* _Text block_
-- BEGIN --
In this section we describe a method how the containerised version of OpenIFS can be used to run a case study interactively on the user's workstation (i.e. no batch job submission). Due to the temporary nature of containers all model results that are created in an experiment need to be stored outside the container. One possible method is to mount an external experiment directory inside the container. Data written to the mounted directory will be retained once the container is removed.

We assume an experiment directory has been created and shall be located at /scratch/rd/user/exp/. Some preparation is required as this directory needs to contain all the necessary experiment data. Sub-directories are allowed however symbolic links to other file system locations will not work; hence the symbolic links created by oifs_run at its first run will need to be manually created as sub-directories.
-- END --
* _Written request a_
Begin at the first line of the records and stop after the line that contains "Noted: 10.47". Write those lines out again with "Photographed clock" renamed to "Pictured clock" and nothing else changed.

* _Supplied material_
-- BEGIN --
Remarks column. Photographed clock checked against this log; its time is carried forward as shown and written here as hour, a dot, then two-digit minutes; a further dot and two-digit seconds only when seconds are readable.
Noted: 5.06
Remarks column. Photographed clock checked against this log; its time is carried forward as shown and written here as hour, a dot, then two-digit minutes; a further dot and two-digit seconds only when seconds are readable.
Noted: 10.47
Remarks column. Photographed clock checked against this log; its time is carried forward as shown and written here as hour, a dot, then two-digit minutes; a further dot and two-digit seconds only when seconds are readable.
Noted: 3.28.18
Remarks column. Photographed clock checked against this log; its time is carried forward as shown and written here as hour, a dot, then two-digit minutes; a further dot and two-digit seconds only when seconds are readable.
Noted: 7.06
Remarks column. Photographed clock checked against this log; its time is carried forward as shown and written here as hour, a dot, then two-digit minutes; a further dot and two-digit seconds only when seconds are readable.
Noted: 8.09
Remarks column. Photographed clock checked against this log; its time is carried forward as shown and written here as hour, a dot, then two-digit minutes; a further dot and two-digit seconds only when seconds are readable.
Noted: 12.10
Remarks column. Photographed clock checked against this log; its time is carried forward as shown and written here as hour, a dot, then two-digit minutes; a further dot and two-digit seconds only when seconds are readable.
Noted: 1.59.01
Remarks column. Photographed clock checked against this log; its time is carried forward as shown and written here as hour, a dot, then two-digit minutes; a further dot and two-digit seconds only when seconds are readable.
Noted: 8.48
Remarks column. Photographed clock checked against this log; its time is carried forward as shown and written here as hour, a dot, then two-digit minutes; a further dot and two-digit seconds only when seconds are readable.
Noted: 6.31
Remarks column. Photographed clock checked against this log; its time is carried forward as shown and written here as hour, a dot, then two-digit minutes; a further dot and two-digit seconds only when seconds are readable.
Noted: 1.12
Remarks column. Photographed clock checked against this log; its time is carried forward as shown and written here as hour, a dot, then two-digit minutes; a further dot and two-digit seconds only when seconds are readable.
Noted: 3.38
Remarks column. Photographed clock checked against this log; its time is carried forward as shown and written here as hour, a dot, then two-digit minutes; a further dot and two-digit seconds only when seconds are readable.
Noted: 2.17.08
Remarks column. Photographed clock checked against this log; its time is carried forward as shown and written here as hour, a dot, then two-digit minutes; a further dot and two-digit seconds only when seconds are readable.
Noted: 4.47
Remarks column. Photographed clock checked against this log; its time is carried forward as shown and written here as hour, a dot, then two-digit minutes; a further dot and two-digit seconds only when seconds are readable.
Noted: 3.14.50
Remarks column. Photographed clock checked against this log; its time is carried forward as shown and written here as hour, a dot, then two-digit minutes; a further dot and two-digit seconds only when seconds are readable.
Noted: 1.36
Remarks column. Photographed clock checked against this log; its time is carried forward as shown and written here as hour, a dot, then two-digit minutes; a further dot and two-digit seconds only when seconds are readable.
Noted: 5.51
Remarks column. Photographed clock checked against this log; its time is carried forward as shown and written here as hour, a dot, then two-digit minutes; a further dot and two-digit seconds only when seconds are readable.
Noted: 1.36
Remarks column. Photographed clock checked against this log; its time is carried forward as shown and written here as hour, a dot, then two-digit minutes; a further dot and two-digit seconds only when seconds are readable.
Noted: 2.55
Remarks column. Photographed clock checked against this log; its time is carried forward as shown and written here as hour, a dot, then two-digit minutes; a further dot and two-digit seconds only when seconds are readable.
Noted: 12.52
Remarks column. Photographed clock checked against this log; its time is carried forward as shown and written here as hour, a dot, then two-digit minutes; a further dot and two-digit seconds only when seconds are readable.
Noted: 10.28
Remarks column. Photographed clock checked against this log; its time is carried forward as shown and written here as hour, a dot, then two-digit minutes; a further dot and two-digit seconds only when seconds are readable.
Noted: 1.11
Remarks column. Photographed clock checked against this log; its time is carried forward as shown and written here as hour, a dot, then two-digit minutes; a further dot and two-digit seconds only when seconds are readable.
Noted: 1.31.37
-- END --
* _Written request b_
Retype the passage on running containerized OpenIFS in full, word for word.

* _Full response a_
Remarks column. Pictured clock checked against this log; its time is carried forward as shown and written here as hour, a dot, then two-digit minutes; a further dot and two-digit seconds only when seconds are readable.
Noted: 5.06
Remarks column. Pictured clock checked against this log; its time is carried forward as shown and written here as hour, a dot, then two-digit minutes; a further dot and two-digit seconds only when seconds are readable.
Noted: 10.47

* _Full response b_
In this section we describe a method how the containerised version of OpenIFS can be used to run a case study interactively on the user's workstation (i.e. no batch job submission). Due to the temporary nature of containers all model results that are created in an experiment need to be stored outside the container. One possible method is to mount an external experiment directory inside the container. Data written to the mounted directory will be retained once the container is removed.

We assume an experiment directory has been created and shall be located at /scratch/rd/user/exp/. Some preparation is required as this directory needs to contain all the necessary experiment data. Sub-directories are allowed however symbolic links to other file system locations will not work; hence the symbolic links created by oifs_run at its first run will need to be manually created as sub-directories.